On Wednesdays, my posts will focus on my correspondence with a group of eighth graders and their teacher, Lisa Herschberger, who teaches English at Goshen Middle School in Goshen, Indiana. We will be writing about the books we are reading, and Lisa and I hope to model how to talk about a story in more ways then just summarizing what happened. We hope to post our letters to and from each other, as well as letters from the students.
This week's letter comes from Erica, a fellow Starbucks enthusiast. She told me she likes to read more than she likes to write which surprised me because her letter to me about Wings was THREE PAGES LONG! To me, it seems clear she likes to not only read, but write about reading.
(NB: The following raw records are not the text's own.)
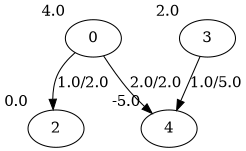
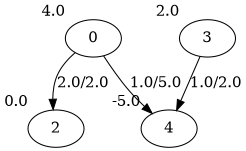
  digraph {
    n1 [label=0 xlabel=4.0]
    n2 [label=2 xlabel=0.0]
    n3 [label=4 xlabel=-5.0]
    n4 [label=3 xlabel=2.0]
-   n1 -> n2 [label="1.0/2.0"]
-   n1 -> n3 [label="2.0/2.0"]
-   n4 -> n3 [label="1.0/5.0"]
+   n1 -> n2 [label="2.0/2.0"]
+   n1 -> n3 [label="1.0/5.0"]
+   n4 -> n3 [label="1.0/2.0"]
  }
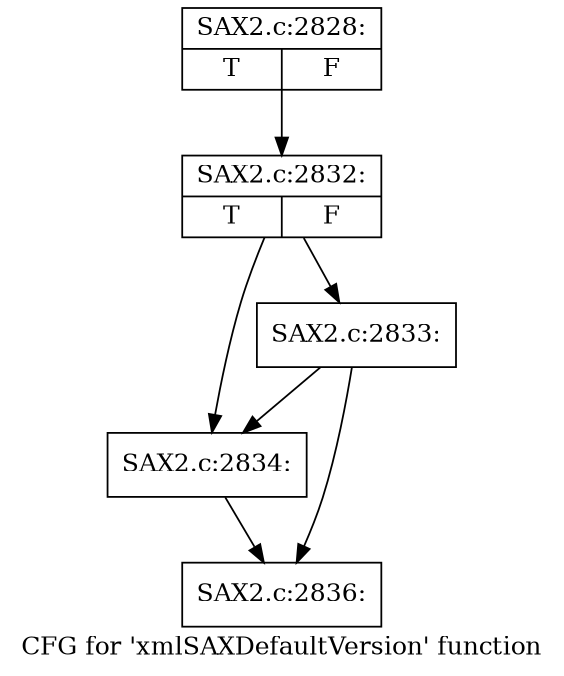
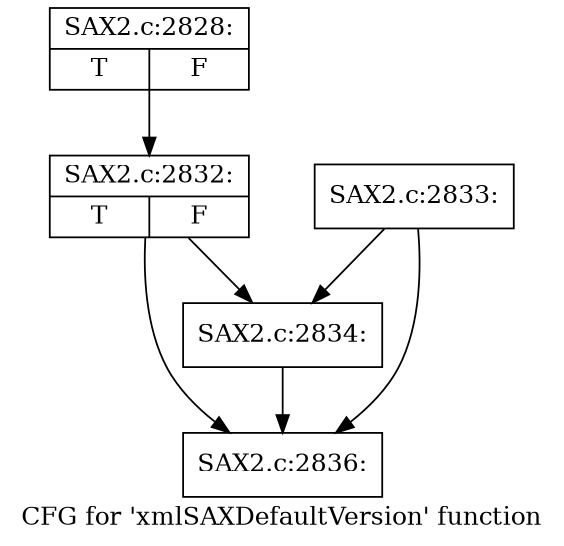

I can tell Erica likes getting into a story's plot, and the characters, but she tells me she also likes to read to build her vocabulary. She says she likes to have a "vocabulary cabinet." I thought that was clever. She also likes to read a series or a book over again because, "you notice different details, so it's like a new adventure every time."
Erica writes about the book Wings by Aprilynne Pike. This is a book about a girl named Laurel, who thinks of herself as normal until she "wakes up to find that she is growing a flower out of her back. She is terrified because she can actually feel it, feel the petals and everything."
Erica goes onto explain that Laurel shares her flower dilemma with "her friend David, and he wants to help her learn why she has this on her back, and what he can to do help." Meanwhile, there is another boy, "Tamani, a mysterious handsome boy who claims he can explain everything to her." Sounds to me like the perfect recipe for a love triangle. You got one guy saying he'll help you in whatever way he can, and another one saying he already knows everything about you.
Erica writes, "I liked this book because it was interesting and action-packed." She goes on to quote a scene where Tamani kills a troll named Scarface. Interesting and action-packed, indeed! She also liked the book because "it came with a little bit of romance." She shared a scene with me that would make Edward and Bella fans very proud.
What Erica didn't like, was that she wanted the book to "go back and forth between the main characters' point of view." She was hoping for more than one perspective on a situation, "like in Flipped." I was very impressed that Erica used another book as an example of what she was talking about. Having read Flipped I understand how fun it is to read a book with two strong voices to tell the story. I found that this was a great way to read the story and I think it gave me a better understanding of how two people can see one situation completely differently. Erica was hoping to read the story from not just Laurel's voice, but from David and Tamani's as well.
I think Erica did a good job of not only giving a summary, but describing what she did and didn't like about the book.